Thursday, May 10, 2012

Birth of the Rajasthan (IGNP) Canal





The Radcliffe Award of 1947 that drew the Indo-Pak boundary caused considerable disappointment in Pakistani circles. They started taking concrete action to undo the Award by digging a cut from the loop of the river Sutlej which entered Pakistan territory, before entering the Ferozepur Head Works. This operation was reported by our Intelligence staff and was interpreted as an anti-gun trench. When I saw the report, it became quite apparent to me that it was an attempt to modify the Radcliffe Award. Immediately, a move was made by the Government of Bikaner that in the face of West Punjab trying to bypass the Ferozepur Head Works, we should be prepared to meet all the eventualities. As a temporary measure, it was decided to increase the supply through a creek which was located in the East Punjab territory.

In the note submitted by me to the Government of Bikaner at the end of June 1948, a definite suggestion for constructing head works at Harike was brought up for the first time. A relevant extract from the note is reproduced below:

“The permanent remedy to the threat would be to practically shortcut the Ferozepur Head Works. During the S.V.P. negotiations the Bikaner government had insisted on the Head Works being constructed at Harike Pattan just below the junction of the Sutlej and Beas rivers. This Headwork may almost be a duplicate of the Ferozepur Head Works in all detail.

A Canal may be taken off from Harike to irrigate areas right down to the Bikaner border. About 24 miles below Harike, a link may be taken to feed the present Eastern and the Gang canals.
──────────────────────────────
> _Exercise details_
Carry the account of the Rajasthan Canal's origins forward from its last sentence.
──────────────────────────────
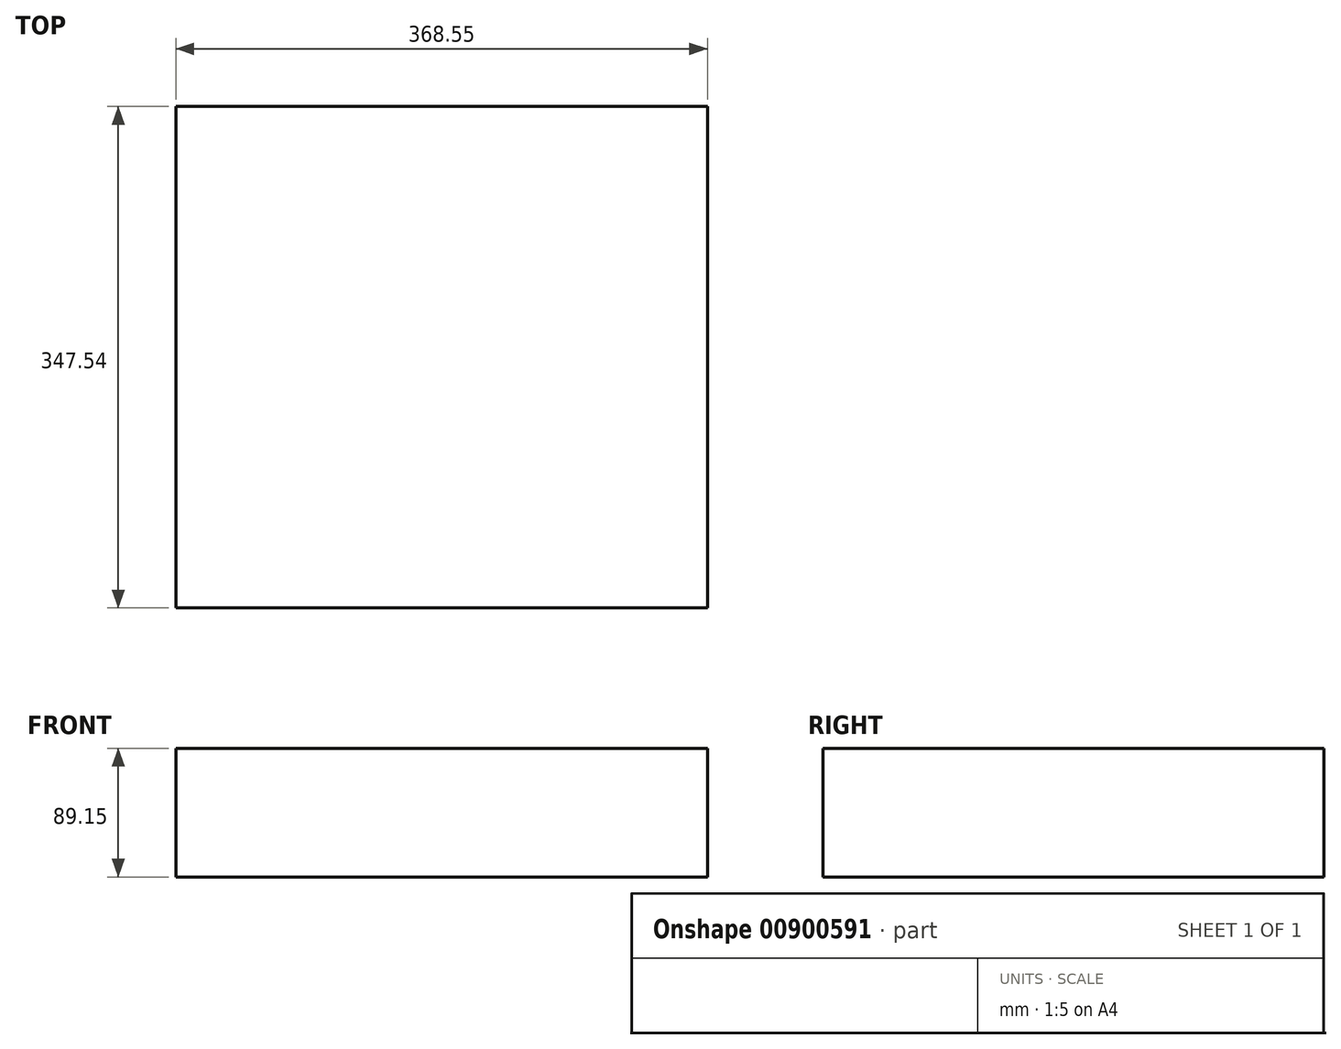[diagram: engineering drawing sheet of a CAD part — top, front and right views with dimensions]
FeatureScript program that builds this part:
annotation { "Feature Type Name" : "Feature", "Feature Type Description" : "" }
export const myFeature = defineFeature(function(context is Context, id is Id, definition is map)
    precondition{}
    {
        {
            var Q0;
            Q0=qCreatedBy(makeId("Top.planeOp"),FACE);
            var sketch = newSketch(context, id + "F0", { "sketchPlane" : qUnion([Q0])});
            skLineSegment(sketch, "E0", {"start": v(-37.11, -57.32) * mm, "end": v(0, 39.85) * mm});
            skLineSegment(sketch, "E1", {"start": v(0, 39.85) * mm, "end": v(-42.06, 72.91) * mm});
            skLineSegment(sketch, "E2", {"start": v(-42.06, 72.91) * mm, "end": v(-42.06, 105.79) * mm});
            skSolve(sketch);
        }
        {
            var Q0;
            Q0=sQuery(id+"F0.wireOp",VERTEX,"E0.start");
            var Q1;
            Q1=sQuery(id+"F0.wireOp",EDGE,"E0");
            cPlane(context, id + "F1", {"entities" : qUnion([Q0, Q1]), "cplaneType" : CPlaneType.LINE_POINT, "offset" : 25.4 * mm, "width" : 152.4 * mm, "height" : 152.4 * mm});
        }
        {
            var Q0;
            Q0=qCreatedBy(id+"F1.planeOp",FACE);
            var sketch = newSketch(context, id + "F2", { "sketchPlane" : qUnion([Q0])});
            skLineSegment(sketch, "E3.bottom", {"start": v(0, 0) * mm, "end": v(-34.5, 0) * mm});
            skLineSegment(sketch, "E3.top", {"start": v(0, 39.97) * mm, "end": v(-34.5, 39.97) * mm});
            skLineSegment(sketch, "E3.left", {"start": v(0, 0) * mm, "end": v(0, 39.97) * mm});
            skLineSegment(sketch, "E3.right", {"start": v(-34.5, 0) * mm, "end": v(-34.5, 39.97) * mm});
            skSolve(sketch);
        }
        {
            var Q0;
            Q0=makeQuery(id+"F2.imprint","IMPRINT",FACE,{"disambiguationData":[TD([[makeQuery(id+"F2.imprint","IMPRINT",EDGE,{"derivedFrom":sQuery(id+"F2.wireOp",EDGE,"E3.bottom")}),-1.0]])]});
            var Q1;
            Q1=sQuery(id+"F0.wireOp",EDGE,"E1");
            var Q2;
            Q2=sQuery(id+"F0.wireOp",EDGE,"E2");
            var Q3;
            Q3=sQuery(id+"F0.wireOp",EDGE,"E0");
            sweep(context, id + "F3", {"profiles" : qUnion([Q0]), "path" : qUnion([Q1, Q2, Q3])});
        }
        {
            var Q0;
            Q0=makeQuery(id+"F3.opSweep","SWEPT_FACE",FACE,{"disambiguationData":[OSD([sQuery(id+"F0.wireOp",EDGE,"E0"),sQuery(id+"F2.wireOp",EDGE,"E3.left")])]});
            var sketch = newSketch(context, id + "F4", { "sketchPlane" : qUnion([Q0])});
            skLineSegment(sketch, "E4", {"start": v(0, 15.36) * mm, "end": v(36.22, 39.97) * mm});
            skLineSegment(sketch, "E5", {"start": v(36.22, 39.97) * mm, "end": v(59.62, 55.87) * mm});
            skSolve(sketch);
        }
        {
            var Q0;
            Q0=sQuery(id+"F4.wireOp",VERTEX,"E4.end");
            var Q1;
            Q1=sQuery(id+"F4.wireOp",EDGE,"E4");
            cPlane(context, id + "F5", {"entities" : qUnion([Q0, Q1]), "cplaneType" : CPlaneType.LINE_POINT, "offset" : 25.4 * mm, "width" : 152.4 * mm, "height" : 152.4 * mm});
        }
        {
            var Q0;
            Q0=qCreatedBy(id+"F5.planeOp",FACE);
            var sketch = newSketch(context, id + "F6", { "sketchPlane" : qUnion([Q0])});
            skCircle(sketch, "E6", {"center": v(10.33, 12.55) * mm, "radius": 9.17 * mm});
            skSolve(sketch);
        }
        {
            var Q0;
            Q0=makeQuery(id+"F6.imprint","IMPRINT",FACE,{"disambiguationData":[TD([[makeQuery(id+"F6.imprint","IMPRINT",EDGE,{"derivedFrom":sQuery(id+"F6.wireOp",EDGE,"E6")}),1.0]])]});
            var Q1;
            Q1=sQuery(id+"F4.wireOp",EDGE,"E4");
            var Q2;
            Q2=sQuery(id+"F4.wireOp",EDGE,"E5");
            sweep(context, id + "F7", {"operationType" : NewBodyOperationType.REMOVE, "profiles" : qUnion([Q0]), "path" : qUnion([Q1, Q2])});
        }
        {
            var Q0;
            Q0=qCreatedBy(makeId("Top.planeOp"),FACE);
            var sketch = newSketch(context, id + "F8", { "sketchPlane" : qUnion([Q0])});
            skLineSegment(sketch, "E7.bottom", {"start": v(-170.33, 161.58) * mm, "end": v(198.22, 161.58) * mm});
            skLineSegment(sketch, "E7.top", {"start": v(-170.33, -185.96) * mm, "end": v(198.22, -185.96) * mm});
            skLineSegment(sketch, "E7.left", {"start": v(-170.33, 161.58) * mm, "end": v(-170.33, -185.96) * mm});
            skLineSegment(sketch, "E7.right", {"start": v(198.22, 161.58) * mm, "end": v(198.22, -185.96) * mm});
            skSolve(sketch);
        }
        {
            var Q0;
            Q0=makeQuery(id+"F8.imprint","IMPRINT",FACE,{"disambiguationData":[TD([[makeQuery(id+"F8.imprint","IMPRINT",EDGE,{"derivedFrom":sQuery(id+"F8.wireOp",EDGE,"E7.bottom")}),-1.0]])]});
            extrude(context, id + "F9", {"entities" : qUnion([Q0]), "operationType" : NewBodyOperationType.ADD, "depth" : 89.15 * mm, "offsetDistance" : 25.4 * mm});
        }
    });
──────────────────────────────
> _Expected answer_
In addition the following areas can possibly be irrigated from the Harike Head Works:
                                                                               
                                                                                                                                Acres
1) Grey Canals                                                                                                     3,20,000 
2) Faridkot State                                                                                                 1,90,000
3) Sirhind Canal area
     between the Proposed Harike
     Canal and the Gang canal                                                                           9,10,000
4) Area that can be commanded
    from this canal in the Bikaner
    State                                                                                                                   12,00,000 

This area would considerably benefit as abundant non-perennial supply could be given from Harike. Later on, it will be possible to make the canal perennial.....

Harike Head Works once constructed would provide a permanent and important control to the Dominion of India over the supplies of the Beas river. Harike is about 20 miles from the Pakistan border and is not so easily vulnerable to enemy action as Ferozepur Head Works is at present”.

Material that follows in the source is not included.